“For what you collect is always yourself” – Jean Baudrillard
Jane Lombard Gallery is pleased to present It makes it more so if you say so, Carmen Neely’s first solo show in New York. The exhibition will feature a series of recent paintings, drawings, and mixed media sculpture that continue Neely’s exploration of gesture as object.
Neely’s work—a combination of painting and found objects—is imbued with deep intention and awareness of her identity as a young black woman making art in the twenty-first century. “The mark”, revered and mythologized as the purest form of artistic intention in the art historical canon, becomes an act of subtle subversion in Neely’s paintings. Her own sexuality and female body appropriate the traditionally masculine gesture, and turns painting into an act of femininity. With each brushstroke, she pushes back against the status quo, inserting herself into a larger dialogue about signification in contemporary abstract painting.

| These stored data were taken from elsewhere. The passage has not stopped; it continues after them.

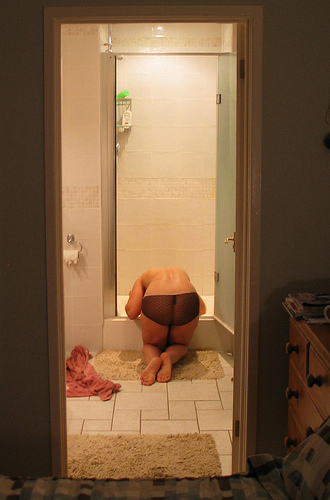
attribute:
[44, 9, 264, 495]
door — opened, bathroom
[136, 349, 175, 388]
feet — bare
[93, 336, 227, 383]
rug — bath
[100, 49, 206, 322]
shower stall — open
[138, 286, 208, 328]
panties — brown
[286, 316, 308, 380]
drawer — wooden, brown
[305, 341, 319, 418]
drawer — wooden, brown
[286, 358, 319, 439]
drawer — wooden, brown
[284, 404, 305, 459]
drawer — wooden, brown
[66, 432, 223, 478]
rug — beige, tan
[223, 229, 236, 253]
knob — golden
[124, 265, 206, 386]
woman — partially clad, kneeling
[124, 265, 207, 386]
someone — sick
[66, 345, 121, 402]
garment — pink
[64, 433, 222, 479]
throw rug — tan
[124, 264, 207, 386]
person — barefoot, throwing up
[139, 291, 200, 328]
underwear — brown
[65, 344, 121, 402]
towel — red, rumpled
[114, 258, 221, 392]
lady — in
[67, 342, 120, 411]
towel — on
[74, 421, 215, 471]
rug — on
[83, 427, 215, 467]
rug — on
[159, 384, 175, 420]
lines — on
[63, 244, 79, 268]
paper — on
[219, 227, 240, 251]
knob — on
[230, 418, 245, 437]
hinge — on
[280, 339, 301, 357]
knob — on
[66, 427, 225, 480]
rug — shaggy, tan, brown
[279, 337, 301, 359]
knob — brown, drawer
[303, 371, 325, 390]
knob — drawer, brown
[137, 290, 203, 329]
underwear — see thru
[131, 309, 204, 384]
legs — bare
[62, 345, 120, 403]
towels — orange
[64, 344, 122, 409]
towel — red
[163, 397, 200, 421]
tile — white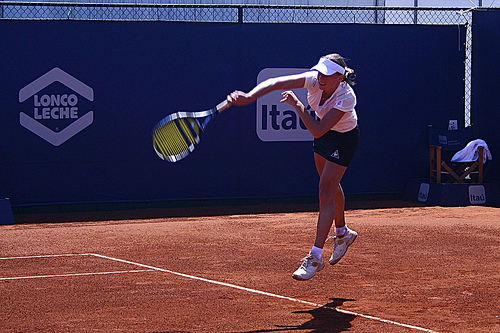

In an effort to retain memories, events, conversations and people, Neely hoards objects as souvenirs. Paintings and drawings serve as means of ‘visual paraphrasing’, where a personal language of gestures and symbols embodies a distinct previous experience. These narratives undergo material translations – a painterly stroke becomes a three-dimensional clay form, then a flattened photographic image or laser-cut plexiglass shape – evolving the gesture into a tangible object to be collected.